** Your task **
Copy out the records below, swapping every "common name" for "vernacular name" and keeping everything else the same.

** Data to process **
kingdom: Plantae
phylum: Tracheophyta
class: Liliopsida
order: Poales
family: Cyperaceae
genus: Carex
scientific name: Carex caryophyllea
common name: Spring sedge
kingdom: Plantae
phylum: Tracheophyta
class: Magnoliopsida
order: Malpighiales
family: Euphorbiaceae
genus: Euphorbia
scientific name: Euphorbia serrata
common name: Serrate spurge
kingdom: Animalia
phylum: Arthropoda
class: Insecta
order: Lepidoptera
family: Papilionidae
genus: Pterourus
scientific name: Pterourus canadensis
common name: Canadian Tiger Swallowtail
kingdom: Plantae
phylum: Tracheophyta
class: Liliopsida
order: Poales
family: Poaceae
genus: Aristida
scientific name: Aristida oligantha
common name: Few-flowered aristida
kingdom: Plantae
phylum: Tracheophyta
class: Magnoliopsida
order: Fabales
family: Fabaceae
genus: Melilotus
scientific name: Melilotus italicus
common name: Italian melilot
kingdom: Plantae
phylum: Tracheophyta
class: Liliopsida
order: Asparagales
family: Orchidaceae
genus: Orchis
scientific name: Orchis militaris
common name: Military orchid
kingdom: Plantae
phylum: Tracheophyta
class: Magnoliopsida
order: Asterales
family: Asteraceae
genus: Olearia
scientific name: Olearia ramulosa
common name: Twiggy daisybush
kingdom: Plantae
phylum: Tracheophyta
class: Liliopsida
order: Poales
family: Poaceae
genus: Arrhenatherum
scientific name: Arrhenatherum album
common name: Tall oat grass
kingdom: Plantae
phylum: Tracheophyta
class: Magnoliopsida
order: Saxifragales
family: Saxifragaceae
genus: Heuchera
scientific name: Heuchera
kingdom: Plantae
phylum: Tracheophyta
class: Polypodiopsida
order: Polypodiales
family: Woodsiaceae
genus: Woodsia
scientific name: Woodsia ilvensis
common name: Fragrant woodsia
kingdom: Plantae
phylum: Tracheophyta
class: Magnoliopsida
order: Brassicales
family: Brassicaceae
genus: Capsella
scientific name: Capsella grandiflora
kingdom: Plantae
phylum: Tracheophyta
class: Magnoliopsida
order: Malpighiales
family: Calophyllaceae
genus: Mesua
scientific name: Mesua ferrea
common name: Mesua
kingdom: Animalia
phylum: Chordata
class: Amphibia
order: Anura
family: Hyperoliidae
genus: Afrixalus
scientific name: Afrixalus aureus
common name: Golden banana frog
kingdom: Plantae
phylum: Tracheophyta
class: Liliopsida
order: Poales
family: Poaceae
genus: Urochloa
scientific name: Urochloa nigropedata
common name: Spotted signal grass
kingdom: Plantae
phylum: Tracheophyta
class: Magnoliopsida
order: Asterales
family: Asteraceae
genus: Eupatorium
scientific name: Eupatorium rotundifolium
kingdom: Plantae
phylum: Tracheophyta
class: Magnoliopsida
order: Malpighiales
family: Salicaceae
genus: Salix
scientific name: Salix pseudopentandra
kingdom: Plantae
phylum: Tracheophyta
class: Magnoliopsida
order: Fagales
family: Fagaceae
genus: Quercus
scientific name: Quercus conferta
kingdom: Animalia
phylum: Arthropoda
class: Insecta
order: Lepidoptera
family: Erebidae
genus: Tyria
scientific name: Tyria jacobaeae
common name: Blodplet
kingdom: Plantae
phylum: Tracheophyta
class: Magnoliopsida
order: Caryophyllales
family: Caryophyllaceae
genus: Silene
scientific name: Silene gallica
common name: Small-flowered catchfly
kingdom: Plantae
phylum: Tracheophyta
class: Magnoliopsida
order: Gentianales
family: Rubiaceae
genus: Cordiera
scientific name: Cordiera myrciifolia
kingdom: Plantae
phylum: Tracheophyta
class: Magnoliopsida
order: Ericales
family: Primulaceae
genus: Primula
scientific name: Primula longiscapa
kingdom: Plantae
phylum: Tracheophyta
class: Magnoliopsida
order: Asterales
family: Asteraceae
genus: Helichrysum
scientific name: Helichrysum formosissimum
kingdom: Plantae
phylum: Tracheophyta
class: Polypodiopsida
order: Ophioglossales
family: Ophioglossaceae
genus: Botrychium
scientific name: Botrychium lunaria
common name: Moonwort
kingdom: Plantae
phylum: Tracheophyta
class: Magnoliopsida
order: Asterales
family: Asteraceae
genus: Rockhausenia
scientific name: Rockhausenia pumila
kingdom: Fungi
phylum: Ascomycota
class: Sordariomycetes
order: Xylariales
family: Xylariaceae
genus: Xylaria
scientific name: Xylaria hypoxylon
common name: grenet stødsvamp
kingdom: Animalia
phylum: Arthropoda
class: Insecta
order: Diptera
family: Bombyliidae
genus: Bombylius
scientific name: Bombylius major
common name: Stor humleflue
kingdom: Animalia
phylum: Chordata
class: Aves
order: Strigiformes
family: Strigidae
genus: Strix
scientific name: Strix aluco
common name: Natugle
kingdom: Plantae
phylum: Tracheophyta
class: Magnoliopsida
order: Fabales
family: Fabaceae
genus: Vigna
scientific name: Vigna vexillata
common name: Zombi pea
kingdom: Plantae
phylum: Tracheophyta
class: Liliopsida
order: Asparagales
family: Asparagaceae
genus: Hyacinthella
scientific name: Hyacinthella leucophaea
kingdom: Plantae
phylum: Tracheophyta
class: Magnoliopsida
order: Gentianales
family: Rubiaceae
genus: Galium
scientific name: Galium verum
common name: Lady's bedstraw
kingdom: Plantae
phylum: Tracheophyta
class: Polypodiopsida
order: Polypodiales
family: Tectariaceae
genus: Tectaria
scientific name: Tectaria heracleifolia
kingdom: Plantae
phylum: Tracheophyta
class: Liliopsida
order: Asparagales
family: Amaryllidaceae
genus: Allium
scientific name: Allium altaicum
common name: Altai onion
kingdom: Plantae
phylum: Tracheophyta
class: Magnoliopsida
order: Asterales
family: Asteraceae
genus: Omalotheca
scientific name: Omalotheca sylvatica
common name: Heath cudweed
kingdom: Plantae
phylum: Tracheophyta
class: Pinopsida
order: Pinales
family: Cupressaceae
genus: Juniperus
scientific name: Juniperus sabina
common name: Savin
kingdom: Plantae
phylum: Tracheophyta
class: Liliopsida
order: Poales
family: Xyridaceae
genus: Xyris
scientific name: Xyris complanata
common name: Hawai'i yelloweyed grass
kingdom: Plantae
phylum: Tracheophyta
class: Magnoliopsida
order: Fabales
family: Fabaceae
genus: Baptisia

** Solution to the exercise **
kingdom: Plantae
phylum: Tracheophyta
class: Liliopsida
order: Poales
family: Cyperaceae
genus: Carex
scientific name: Carex caryophyllea
vernacular name: Spring sedge
kingdom: Plantae
phylum: Tracheophyta
class: Magnoliopsida
order: Malpighiales
family: Euphorbiaceae
genus: Euphorbia
scientific name: Euphorbia serrata
vernacular name: Serrate spurge
kingdom: Animalia
phylum: Arthropoda
class: Insecta
order: Lepidoptera
family: Papilionidae
genus: Pterourus
scientific name: Pterourus canadensis
vernacular name: Canadian Tiger Swallowtail
kingdom: Plantae
phylum: Tracheophyta
class: Liliopsida
order: Poales
family: Poaceae
genus: Aristida
scientific name: Aristida oligantha
vernacular name: Few-flowered aristida
kingdom: Plantae
phylum: Tracheophyta
class: Magnoliopsida
order: Fabales
family: Fabaceae
genus: Melilotus
scientific name: Melilotus italicus
vernacular name: Italian melilot
kingdom: Plantae
phylum: Tracheophyta
class: Liliopsida
order: Asparagales
family: Orchidaceae
genus: Orchis
scientific name: Orchis militaris
vernacular name: Military orchid
kingdom: Plantae
phylum: Tracheophyta
class: Magnoliopsida
order: Asterales
family: Asteraceae
genus: Olearia
scientific name: Olearia ramulosa
vernacular name: Twiggy daisybush
kingdom: Plantae
phylum: Tracheophyta
class: Liliopsida
order: Poales
family: Poaceae
genus: Arrhenatherum
scientific name: Arrhenatherum album
vernacular name: Tall oat grass
kingdom: Plantae
phylum: Tracheophyta
class: Magnoliopsida
order: Saxifragales
family: Saxifragaceae
genus: Heuchera
scientific name: Heuchera
kingdom: Plantae
phylum: Tracheophyta
class: Polypodiopsida
order: Polypodiales
family: Woodsiaceae
genus: Woodsia
scientific name: Woodsia ilvensis
vernacular name: Fragrant woodsia
kingdom: Plantae
phylum: Tracheophyta
class: Magnoliopsida
order: Brassicales
family: Brassicaceae
genus: Capsella
scientific name: Capsella grandiflora
kingdom: Plantae
phylum: Tracheophyta
class: Magnoliopsida
order: Malpighiales
family: Calophyllaceae
genus: Mesua
scientific name: Mesua ferrea
vernacular name: Mesua
kingdom: Animalia
phylum: Chordata
class: Amphibia
order: Anura
family: Hyperoliidae
genus: Afrixalus
scientific name: Afrixalus aureus
vernacular name: Golden banana frog
kingdom: Plantae
phylum: Tracheophyta
class: Liliopsida
order: Poales
family: Poaceae
genus: Urochloa
scientific name: Urochloa nigropedata
vernacular name: Spotted signal grass
kingdom: Plantae
phylum: Tracheophyta
class: Magnoliopsida
order: Asterales
family: Asteraceae
genus: Eupatorium
scientific name: Eupatorium rotundifolium
kingdom: Plantae
phylum: Tracheophyta
class: Magnoliopsida
order: Malpighiales
family: Salicaceae
genus: Salix
scientific name: Salix pseudopentandra
kingdom: Plantae
phylum: Tracheophyta
class: Magnoliopsida
order: Fagales
family: Fagaceae
genus: Quercus
scientific name: Quercus conferta
kingdom: Animalia
phylum: Arthropoda
class: Insecta
order: Lepidoptera
family: Erebidae
genus: Tyria
scientific name: Tyria jacobaeae
vernacular name: Blodplet
kingdom: Plantae
phylum: Tracheophyta
class: Magnoliopsida
order: Caryophyllales
family: Caryophyllaceae
genus: Silene
scientific name: Silene gallica
vernacular name: Small-flowered catchfly
kingdom: Plantae
phylum: Tracheophyta
class: Magnoliopsida
order: Gentianales
family: Rubiaceae
genus: Cordiera
scientific name: Cordiera myrciifolia
kingdom: Plantae
phylum: Tracheophyta
class: Magnoliopsida
order: Ericales
family: Primulaceae
genus: Primula
scientific name: Primula longiscapa
kingdom: Plantae
phylum: Tracheophyta
class: Magnoliopsida
order: Asterales
family: Asteraceae
genus: Helichrysum
scientific name: Helichrysum formosissimum
kingdom: Plantae
phylum: Tracheophyta
class: Polypodiopsida
order: Ophioglossales
family: Ophioglossaceae
genus: Botrychium
scientific name: Botrychium lunaria
vernacular name: Moonwort
kingdom: Plantae
phylum: Tracheophyta
class: Magnoliopsida
order: Asterales
family: Asteraceae
genus: Rockhausenia
scientific name: Rockhausenia pumila
kingdom: Fungi
phylum: Ascomycota
class: Sordariomycetes
order: Xylariales
family: Xylariaceae
genus: Xylaria
scientific name: Xylaria hypoxylon
vernacular name: grenet stødsvamp
kingdom: Animalia
phylum: Arthropoda
class: Insecta
order: Diptera
family: Bombyliidae
genus: Bombylius
scientific name: Bombylius major
vernacular name: Stor humleflue
kingdom: Animalia
phylum: Chordata
class: Aves
order: Strigiformes
family: Strigidae
genus: Strix
scientific name: Strix aluco
vernacular name: Natugle
kingdom: Plantae
phylum: Tracheophyta
class: Magnoliopsida
order: Fabales
family: Fabaceae
genus: Vigna
scientific name: Vigna vexillata
vernacular name: Zombi pea
kingdom: Plantae
phylum: Tracheophyta
class: Liliopsida
order: Asparagales
family: Asparagaceae
genus: Hyacinthella
scientific name: Hyacinthella leucophaea
kingdom: Plantae
phylum: Tracheophyta
class: Magnoliopsida
order: Gentianales
family: Rubiaceae
genus: Galium
scientific name: Galium verum
vernacular name: Lady's bedstraw
kingdom: Plantae
phylum: Tracheophyta
class: Polypodiopsida
order: Polypodiales
family: Tectariaceae
genus: Tectaria
scientific name: Tectaria heracleifolia
kingdom: Plantae
phylum: Tracheophyta
class: Liliopsida
order: Asparagales
family: Amaryllidaceae
genus: Allium
scientific name: Allium altaicum
vernacular name: Altai onion
kingdom: Plantae
phylum: Tracheophyta
class: Magnoliopsida
order: Asterales
family: Asteraceae
genus: Omalotheca
scientific name: Omalotheca sylvatica
vernacular name: Heath cudweed
kingdom: Plantae
phylum: Tracheophyta
class: Pinopsida
order: Pinales
family: Cupressaceae
genus: Juniperus
scientific name: Juniperus sabina
vernacular name: Savin
kingdom: Plantae
phylum: Tracheophyta
class: Liliopsida
order: Poales
family: Xyridaceae
genus: Xyris
scientific name: Xyris complanata
vernacular name: Hawai'i yelloweyed grass
kingdom: Plantae
phylum: Tracheophyta
class: Magnoliopsida
order: Fabales
family: Fabaceae
genus: Baptisia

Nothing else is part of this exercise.